8. Integritas Mekanik
Sangatlah penting
untuk melakukan pemeliharaan terhadap integritas mekanik dari peralatan kritis
yang digunakan dalam proses untuk menjamin proses dapat berjalan dengan baik. Beberapa
peralatan yang menjadi perhatian dalam manajemen keselamtan proses di antaranya
: bejana tekan, tangki penyimpanan, sistem dan komponen pemipaan (termasuk
valve), sistem dan perlengkapan ventilasi, sistem emergency shutdown, kontrol (peralatan monitoring, sensor, alarm,
interlok), dan pompa.
Inspeksi dan
pengujian terhadap perlengkapan proses dilakukan berdasarkan prosedur yang
menerapkan pelaksanaan teknik yang baik. Frekuensi pelaksanaan inspeksi dan
pengujian berdasarkan rekomendasi dari manufaktur peralatan itu sendiri, lebih
sering dilakukan itu lebih baik. Setiap data dari kegiatan inspeksi dan
pengujian harus terdokumentasi, termasuk identifikasi tanggal pelaksanaan,
personil yang melakukannya, identifikasi peralatan yang diinspeksi atau diuji,
inspeksi atau pengujian yang dilakukan, dan hasil dari inspeksi atau pengujian.
Defisiensi
peralatan di luar nilai yang diperbolehkan harus diperbaiki sebelum digunakan.

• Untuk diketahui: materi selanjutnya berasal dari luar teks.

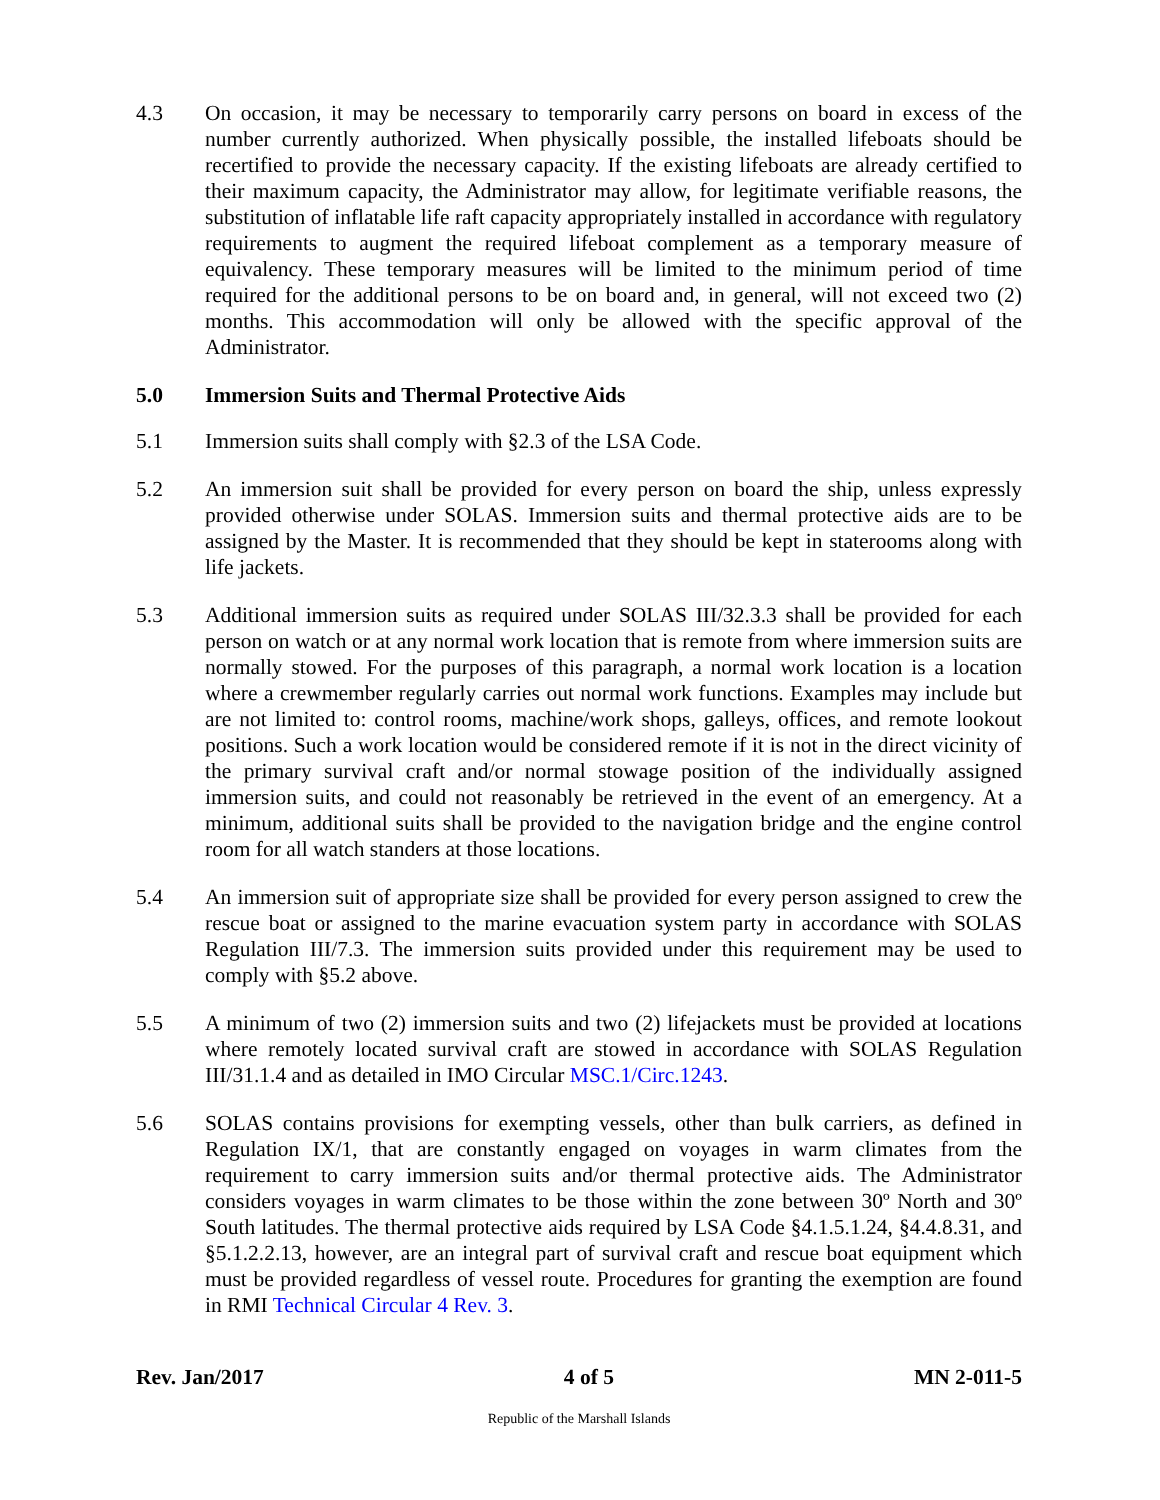4.3 On occasion, it may be necessary to temporarily carry persons on board in excess of the number currently authorized. When physically possible, the installed lifeboats should be recertified to provide the necessary capacity. If the existing lifeboats are already certified to their maximum capacity, the Administrator may allow, for legitimate verifiable reasons, the substitution of inflatable life raft capacity appropriately installed in accordance with regulatory requirements to augment the required lifeboat complement as a temporary measure of equivalency. These temporary measures will be limited to the minimum period of time required for the additional persons to be on board and, in general, will not exceed two (2) months. This accommodation will only be allowed with the specific approval of the Administrator.
5.0 Immersion Suits and Thermal Protective Aids
5.1 Immersion suits shall comply with §2.3 of the LSA Code.
5.2 An immersion suit shall be provided for every person on board the ship, unless expressly provided otherwise under SOLAS. Immersion suits and thermal protective aids are to be assigned by the Master. It is recommended that they should be kept in staterooms along with life jackets.
5.3 Additional immersion suits as required under SOLAS III/32.3.3 shall be provided for each person on watch or at any normal work location that is remote from where immersion suits are normally stowed. For the purposes of this paragraph, a normal work location is a location where a crewmember regularly carries out normal work functions. Examples may include but are not limited to: control rooms, machine/work shops, galleys, offices, and remote lookout positions. Such a work location would be considered remote if it is not in the direct vicinity of the primary survival craft and/or normal stowage position of the individually assigned immersion suits, and could not reasonably be retrieved in the event of an emergency. At a minimum, additional suits shall be provided to the navigation bridge and the engine control room for all watch standers at those locations.
5.4 An immersion suit of appropriate size shall be provided for every person assigned to crew the rescue boat or assigned to the marine evacuation system party in accordance with SOLAS Regulation III/7.3. The immersion suits provided under this requirement may be used to comply with §5.2 above.
5.5 A minimum of two (2) immersion suits and two (2) lifejackets must be provided at locations where remotely located survival craft are stowed in accordance with SOLAS Regulation III/31.1.4 and as detailed in IMO Circular MSC.1/Circ.1243.
5.6 SOLAS contains provisions for exempting vessels, other than bulk carriers, as defined in Regulation IX/1, that are constantly engaged on voyages in warm climates from the requirement to carry immersion suits and/or thermal protective aids. The Administrator considers voyages in warm climates to be those within the zone between 30º North and 30º South latitudes. The thermal protective aids required by LSA Code §4.1.5.1.24, §4.4.8.31, and §5.1.2.2.13, however, are an integral part of survival craft and rescue boat equipment which must be provided regardless of vessel route. Procedures for granting the exemption are found in RMI Technical Circular 4 Rev. 3.
Rev. Jan/2017 4 of 5 MN 2-011-5
Republic of the Marshall Islands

Dalam beberapa kasus, terkadang defisiensi tidak segera diperbaiki karena masih
dalam batas selamat. Sebelum menggunakan fasilitas/ peralatan baru, harus
diyakinkan bahwa peralatan itu sudah diproduksi sesuai dengan kegunaannya dalam
kegiatan proses.
9. Izin Kerja
Izin kerja
merupakan pengendalian administratif yang diberikan saat pekerja akan melakukan
pekerjaan yang memiliki risiko atau bekerja di tempat kerja yang memiliki
potensi bahaya. Tidak hanya terkait dengan pekerjaan itu sendiri, tetapi juga
keterkaitan dengan pekerjaan lain di dekat atau yang terhubung dengan pekerjaan
tersebut. Sebelum izin kerja dikeluarkan, harus dilakukan evaluasi terhadap
pekerjaan yang akan dilakukan. Setelah izin kerja dikeluarkan, sebelum melakukan
pekerjaan, izin kerja harus dikomunikasikan ke bagian atau divisi terkait.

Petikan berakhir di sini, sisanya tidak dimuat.